### Material provided
===============
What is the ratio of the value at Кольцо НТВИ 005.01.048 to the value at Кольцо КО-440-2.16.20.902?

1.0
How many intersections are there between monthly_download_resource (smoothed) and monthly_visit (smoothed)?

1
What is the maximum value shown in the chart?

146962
===============
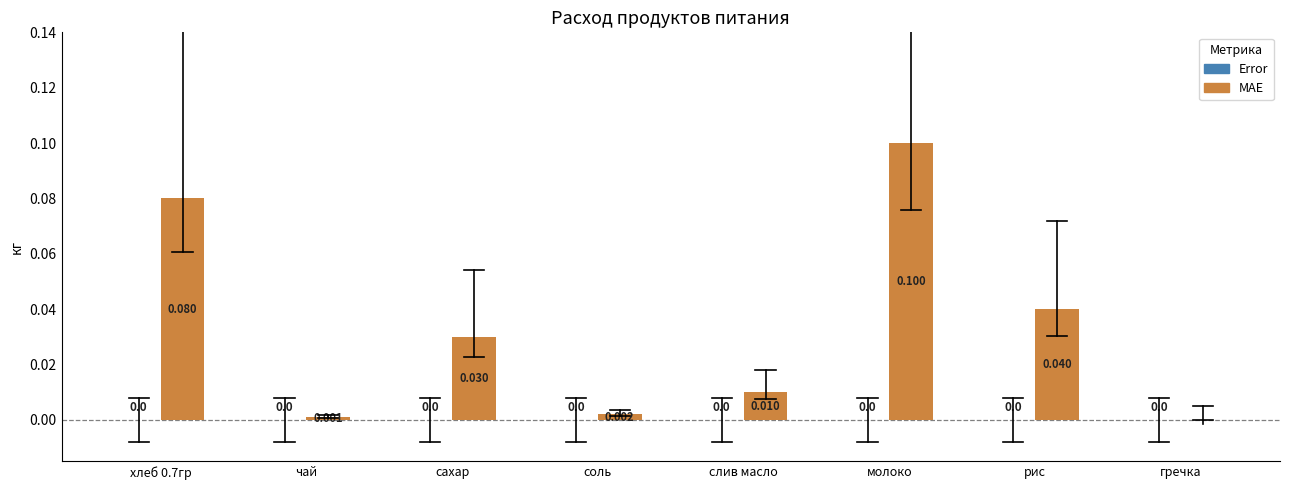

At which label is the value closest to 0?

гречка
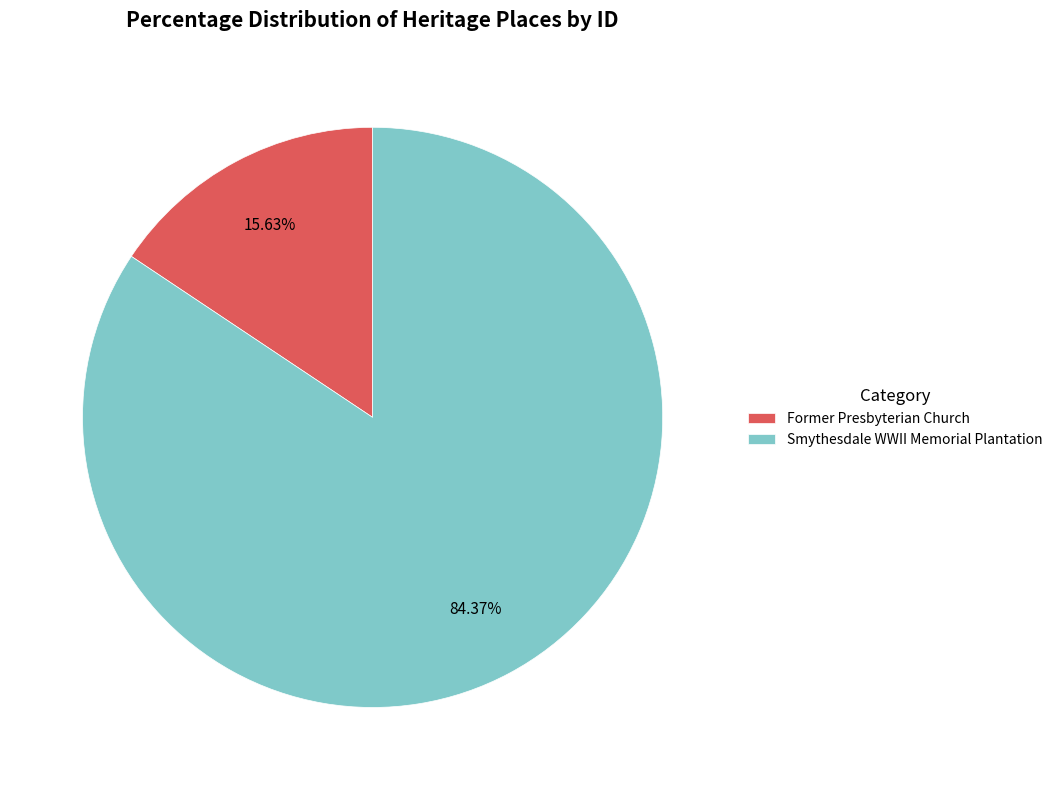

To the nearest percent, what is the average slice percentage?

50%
===============
### Exercise brief
Reproduce word for word everything above from the line containing "What is the ratio" down through the line containing "What is the maximum value shown in the chart?", including both of those lines.

### Answer section
What is the ratio of the value at Кольцо НТВИ 005.01.048 to the value at Кольцо КО-440-2.16.20.902?

1.0
How many intersections are there between monthly_download_resource (smoothed) and monthly_visit (smoothed)?

1
What is the maximum value shown in the chart?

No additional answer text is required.